Exercise goal: Using the text below on discovery and compliance, explain why users are expected to push for more openness once the enterprise 2.0 value proposition is proven. Answer in one to three sentences.

Selected text:
Quite often, discovery evidence is either delayed or never produced, many times because of the inaccessibility of the data. Backup tapes cannot be found, or are erased and reused. This kind of situation reached its apex during the Zubulake v. UBS Warburg LLC lawsuit. Throughout the case, the plaintiff claimed that the evidence needed to prove the case existed in emails stored on UBS’ own computer systems. Because the emails requested were either never found or destroyed the court found that it was more likely that they existed than not. The court found that while the corporation’s counsel directed that all potential discovery evidence, including emails, be preserved, the staff that the directive applied to did not follow through. This resulted in serious sanctions against UBS. (from Electronic Discovery, wikipedia)

  • Balancing Enterprise 2.0's Openness with Compliance Realities: Research StudyTechnologies are often introduced by end users, and this is a special area of risk if they haven’t been vetted properly. Due diligence is not easy; even if you get 99% right, that 1% can be very unforgiving. Consumer technologies are usually not appropriate for capital markets firms.

Analysis and Conclusions

  • This panel would have been strengthened by the addition of some users with revenue bogeys. All of these points are extremely important because they open firms to significant risk if not managed appropriately. But risk boils down to reputation and, ultimately, to money. As the enterprise 2.0 value proposition is proven, users will push to be more open because those who collaborate more efficiently and with more leverage will outperform others. That will built up extensive pressure in the system.
  • The compliance vs. profit pressure will be relieved in several ways, many unsavory for capital markets firms: star employees will continue to leach out into private equity firms, which currently have a much smaller compliance burden. Or, firms will list in London, where Sarbox is not such a factor. Or, firms will go private, where their compliance burden and visibility are far lower.
  • Firms should choose their compliance champion very carefully. If s/he is too much a curmudgeon, s/he will be far less effective. Firms will have to optimize compliance with profitability, and enterprise 2.0 and the new collaboration will increasingly drive profit. Look for this issue to emerge in the years ahead. The compliance champ should actively collaborate with business unit executives and appreciate (although not too much) the pressure to drive profit through innovation.

Data shown:
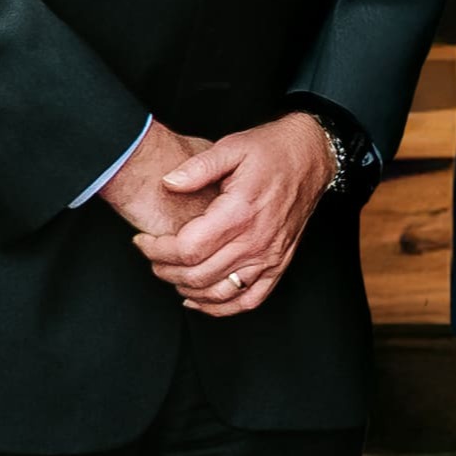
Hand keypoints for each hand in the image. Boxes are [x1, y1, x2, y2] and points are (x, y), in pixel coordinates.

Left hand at [125, 113, 332, 318]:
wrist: (312, 157)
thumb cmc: (272, 151)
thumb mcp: (231, 148)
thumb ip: (197, 167)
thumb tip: (167, 183)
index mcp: (240, 213)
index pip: (187, 249)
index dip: (157, 250)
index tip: (143, 240)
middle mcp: (256, 241)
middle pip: (197, 275)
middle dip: (164, 269)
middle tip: (151, 255)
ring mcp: (269, 257)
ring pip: (218, 293)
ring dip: (187, 289)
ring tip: (170, 272)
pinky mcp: (278, 264)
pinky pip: (248, 300)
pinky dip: (220, 308)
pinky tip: (200, 300)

Response box: Users will push to be more open because those who collaborate more efficiently and with more leverage will outperform others. This push is expected to create extensive pressure in the system.